So, I was surfing, as I way too frequently do, for reviews of Sacred Hearts, Secret Music when I found this one. It’s quite complimentary, in its way, if you take it in the spirit in which it seems to be intended.
But our friend here seems to be wishing for what most of his mind-set call a “definitive version” of a work – that is, a recorded performance that cannot be bettered. And that “bettered” is normally pretty loaded with intimations of composer intention – the Holy Grail of a performance, after which the composer would have said, “That’s it!! You’ve understood everything I meant to say in this music, and you’ve communicated it as clearly and as eloquently as if it had been transmitted directly from my own consciousness into the listeners’ ears. No performance, before or since, will be quite as valid as this one.”
After one more drink, I might have said this was b…., um, but I’ve only had two, so it will have to be “claptrap.” Quite apart from the fact that his beef seems to be the fact that the bass line isn’t sung at pitch (ho hum, the harmony isn’t inverted, and the voice, albeit transposed, is still in the polyphony – Palestrina and all his chums wouldn’t have batted an eyelid – THE MUSIC IS NOT TO BE HEARD OR UNDERSTOOD VERTICALLY!!!), I cannot imagine any Renaissance composer, from Arcadelt to Zarlino, who would have any comprehension of such a notion.
In the 1500s, composition – at least, the written working out of musical ideas – was quite a different pursuit to performance. What went down on paper was just one, just one, amongst myriad possibilities for the performance of a work.
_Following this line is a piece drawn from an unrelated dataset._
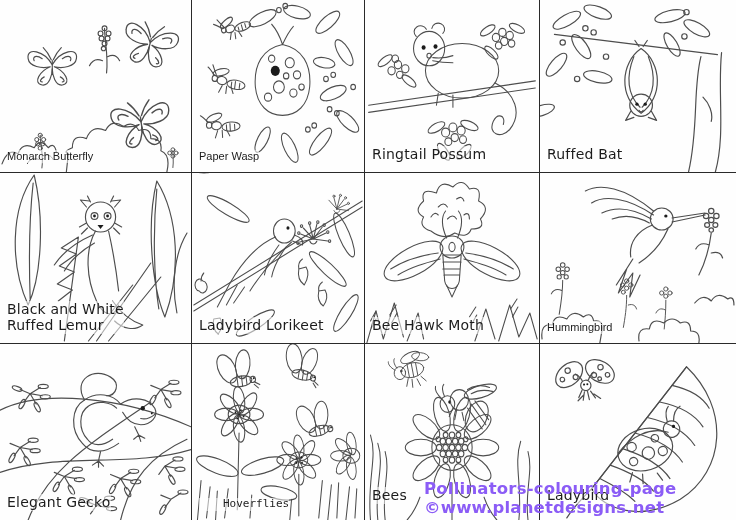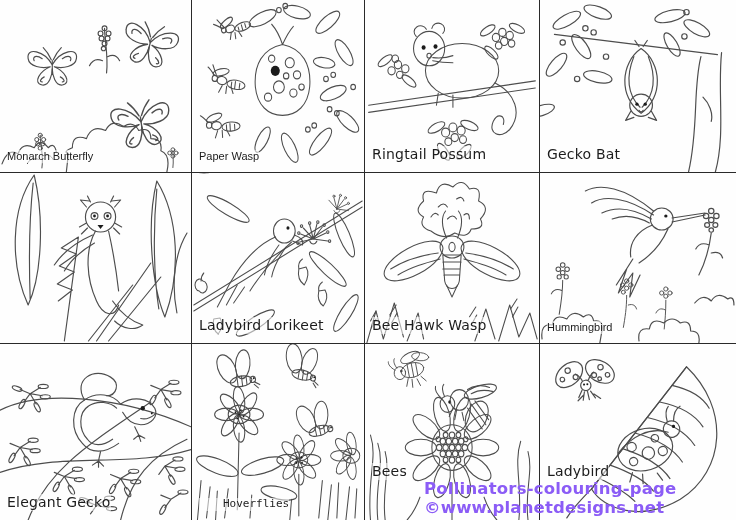"Gecko Bat" span.label { text: Gecko -> Ruffed }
The idea that you could condense the best qualities of all those versions into one monumental performance would have be preposterous.
I realise that a generous, open-minded and universal reception/acceptance of non-score-bound performances of Renaissance polyphony is kind of like full employment – a nice idea, but I won’t see it in my lifetime. But sometimes, just sometimes, I wish people would just go with the flow, and let their Ramellian prejudices float away on a crest of really beautiful, voice-led polyphony. I spent most of my teens and twenties in a love-affair with bass lines (and, truth be told, bass players). But then I grew older and realised that there is a false security in foundations, at least when it comes to polyphony. The vertical warp is there for organisation, but the beauty of the fabric comes from the weft.